There have been some lovely springy days recently. The sun is pushing between clouds and there's a lightening of the sky. Bulbs that were hidden are peeping out of the soil, breaking through to feel the early spring warmth in the air.
Your snowdrops are blooming too. I walk past them every time I pass the front door. They sit in a pot that I took from your garden after your death, shovelling earth with my bare hands, panic rising; I needed to grasp any part of you that I could before your home was completely emptied, your belongings sold off or chucked in a skip in the weeks following your death. I can conjure it in my mind like it was yesterday: old shoes and clothes (that you were wearing just the other day), bloody mattress, broken tyres, iron rods all jumbled up. It felt like you were being torn apart in front of my eyes. I wandered through your home and the surrounding land, like a trespasser combing a bomb site, looking for remnants of treasure, no idea what to hold onto and what to let go, no idea what my rights were. I was not your wife, or your widow and I was not family, but your heart belonged to me and your heart, the only thing I really wanted, was gone.
I was there with my friend that day, just wanting to sit once more on the verandah where we were first drank tea, our boots side by side on the railings, the promise of love hanging in the air, our future spread out like the vista of the wide expanse of moorland in front of us. I wanted to show someone where you lived. She was talking about her boyfriend and, for a moment, I was ok, comparing notes and then I remember the moment when the world cracked open again and I lost the plot because the boyfriend I was comparing to hers was dead. And I walked away from her crying and started digging up the ground with my hands because suddenly I needed snowdrops like the ones your brother had dug up for your mum and I needed them now, in case they too were stolen from me. It was a moment when I realised that everything had changed, that I couldn't relate anymore to normal people with their normal experiences of life.
I'm glad I took the snowdrops now. They are a little symbol of the cycle of life, of regrowth and rebirth and they hold, somehow, a little memory of you in each fragile bud. They sit next to the moon gazing hare that I took from my mum's garden at the last minute before the new owner's moved in. My mum's friend told me that a moon gazing hare is a symbol of growth and new beginnings so I brought it to my new house in the hope that it might bring me some luck. But the wind blew it over and smashed it so that now it is a one-eared hare which doesn't feel quite so auspicious.
I took the photo of the snowdrops a couple of weeks ago, thinking that it would make a nice metaphor for grief. I thought I would write an uplifting piece in the run up to the anniversary of your death in which I was a snowdrop, buried grief-deep through the winter but pushing through the darkness into the light, ready to create a new future. It would be a convenient comparison. A year of grief is enough for anyone. Seriously, a year of this kind of grief is too much, for anyone. I can't live in the underworld forever. I want so much to live again, to love again, to touch someone that breathes. A metaphysical love is not enough for me. Eight months of love is not enough for me. I want something more. And yet.

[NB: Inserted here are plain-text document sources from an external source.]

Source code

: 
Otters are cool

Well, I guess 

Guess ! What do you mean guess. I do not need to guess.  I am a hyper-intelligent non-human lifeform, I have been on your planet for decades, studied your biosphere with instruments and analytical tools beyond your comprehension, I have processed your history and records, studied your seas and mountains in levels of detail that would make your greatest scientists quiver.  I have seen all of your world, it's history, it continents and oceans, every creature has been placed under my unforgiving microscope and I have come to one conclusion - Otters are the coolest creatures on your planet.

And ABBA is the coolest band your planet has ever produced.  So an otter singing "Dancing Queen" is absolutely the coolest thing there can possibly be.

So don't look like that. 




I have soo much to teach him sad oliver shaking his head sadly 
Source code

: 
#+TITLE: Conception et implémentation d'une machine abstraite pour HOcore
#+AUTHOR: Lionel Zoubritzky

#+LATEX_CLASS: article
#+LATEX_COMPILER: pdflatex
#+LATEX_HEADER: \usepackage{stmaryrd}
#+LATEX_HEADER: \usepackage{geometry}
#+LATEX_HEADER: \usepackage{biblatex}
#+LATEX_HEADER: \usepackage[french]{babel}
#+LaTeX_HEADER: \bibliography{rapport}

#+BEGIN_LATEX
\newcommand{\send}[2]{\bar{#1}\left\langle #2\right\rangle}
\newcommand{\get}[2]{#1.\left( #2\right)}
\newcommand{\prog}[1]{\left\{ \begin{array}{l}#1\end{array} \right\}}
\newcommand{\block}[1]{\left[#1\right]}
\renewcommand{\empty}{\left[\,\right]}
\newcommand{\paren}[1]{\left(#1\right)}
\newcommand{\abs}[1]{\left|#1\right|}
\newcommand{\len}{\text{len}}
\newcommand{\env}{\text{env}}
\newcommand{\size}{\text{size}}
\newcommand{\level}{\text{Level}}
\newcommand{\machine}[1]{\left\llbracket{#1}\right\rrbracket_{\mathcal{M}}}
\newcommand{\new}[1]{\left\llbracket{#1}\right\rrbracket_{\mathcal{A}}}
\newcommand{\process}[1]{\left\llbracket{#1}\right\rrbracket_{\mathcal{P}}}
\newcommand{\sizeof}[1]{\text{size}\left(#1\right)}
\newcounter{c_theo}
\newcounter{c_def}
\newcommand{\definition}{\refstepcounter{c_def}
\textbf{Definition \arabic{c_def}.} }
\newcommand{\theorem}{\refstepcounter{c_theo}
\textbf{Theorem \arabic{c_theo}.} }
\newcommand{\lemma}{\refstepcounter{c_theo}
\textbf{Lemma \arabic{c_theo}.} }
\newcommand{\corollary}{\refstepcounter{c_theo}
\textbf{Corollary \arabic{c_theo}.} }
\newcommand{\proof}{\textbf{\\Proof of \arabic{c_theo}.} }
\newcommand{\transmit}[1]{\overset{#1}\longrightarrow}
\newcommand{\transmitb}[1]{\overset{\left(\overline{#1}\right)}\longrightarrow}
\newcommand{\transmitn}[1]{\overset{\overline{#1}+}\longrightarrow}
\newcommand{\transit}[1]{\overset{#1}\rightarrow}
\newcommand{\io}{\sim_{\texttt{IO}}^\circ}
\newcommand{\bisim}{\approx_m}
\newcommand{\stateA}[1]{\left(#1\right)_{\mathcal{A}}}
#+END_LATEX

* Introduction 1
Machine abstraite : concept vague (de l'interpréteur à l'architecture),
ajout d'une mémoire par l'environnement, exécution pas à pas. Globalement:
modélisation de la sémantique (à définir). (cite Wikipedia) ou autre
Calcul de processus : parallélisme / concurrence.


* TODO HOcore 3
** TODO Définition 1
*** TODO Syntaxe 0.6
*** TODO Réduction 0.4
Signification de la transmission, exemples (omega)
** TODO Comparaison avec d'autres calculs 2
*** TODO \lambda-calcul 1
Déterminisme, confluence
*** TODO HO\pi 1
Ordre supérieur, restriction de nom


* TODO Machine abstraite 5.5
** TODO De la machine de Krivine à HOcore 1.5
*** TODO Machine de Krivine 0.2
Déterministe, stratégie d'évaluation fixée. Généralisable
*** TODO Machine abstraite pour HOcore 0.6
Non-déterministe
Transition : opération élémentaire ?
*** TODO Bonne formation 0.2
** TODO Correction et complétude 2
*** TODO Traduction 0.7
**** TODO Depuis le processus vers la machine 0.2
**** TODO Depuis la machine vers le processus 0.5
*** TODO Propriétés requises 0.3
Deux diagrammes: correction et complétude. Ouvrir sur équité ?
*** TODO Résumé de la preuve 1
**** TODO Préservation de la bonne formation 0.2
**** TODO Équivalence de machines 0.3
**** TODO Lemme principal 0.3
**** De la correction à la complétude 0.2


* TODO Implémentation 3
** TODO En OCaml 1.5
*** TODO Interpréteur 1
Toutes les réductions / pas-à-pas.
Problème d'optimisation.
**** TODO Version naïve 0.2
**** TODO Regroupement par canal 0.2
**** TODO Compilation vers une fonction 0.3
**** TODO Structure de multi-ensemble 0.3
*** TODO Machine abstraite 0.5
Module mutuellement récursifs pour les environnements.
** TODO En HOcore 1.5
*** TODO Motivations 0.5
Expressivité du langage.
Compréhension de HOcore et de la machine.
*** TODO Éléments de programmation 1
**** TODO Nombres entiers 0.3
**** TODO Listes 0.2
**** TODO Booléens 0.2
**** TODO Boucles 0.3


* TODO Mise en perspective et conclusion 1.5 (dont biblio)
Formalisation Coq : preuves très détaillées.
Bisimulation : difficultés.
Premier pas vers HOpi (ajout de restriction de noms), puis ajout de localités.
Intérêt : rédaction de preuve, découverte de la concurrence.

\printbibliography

As usual, grief does not do my bidding and for the last week or so I have felt like I am back at the beginning again. 'Grief is snakes and ladders,' I wrote a while back, only it's snakes and ladders without a winner or an end point and, even when you've made it through three hundred and fifty-five days of grief and you think the end is in sight, you can land on a snake and feel like you've gone right back to square one. 'I don't cry every day anymore,' I wrote, back in October and I didn't. But now I am crying every day again, I feel all at sea again, waves crashing, storm raging, tossed about like I don't know which way is up and which way is down, like I can't separate the past and the present from the future. I feel I'm part of some mythological drama where the gods and the devils are fighting for my soul, like I'm being dragged to the underworld and pulled back into the light over and over again while some kind of orchestral crescendo builds and cymbals crash and I'm not sure where I'm going to land. It is horrible to be flung about like this and the logical part of my brain asks why this is necessary. I know what happened. Why re-live every moment? But grief is not logical and I can't control it so I must go with it and know that, as it has before, it will pass and there will be calm again soon.
And as I sit here, clearing out my old office, trying to let go of the past, I realise that there is a huge difference still between the grief that is raging now and the grief that I felt at the beginning and the difference is this: I know now that I will survive. I know now that, for as long as I'm alive, I can survive anything. I am not at square one after all. I can see ladders scattered about and I know how to climb them if I just keep rolling the dice and moving forwards. Regardless of how I feel just now, I know that new life will come and I know that the metaphor I started out with still serves. I am as fragile as a snowdrop fighting through the frost and the cold, reaching for the light, peeping out of the darkness and I am a moon gazing hare with one ear - irreparably broken but still here, still hoping that something better is around the corner.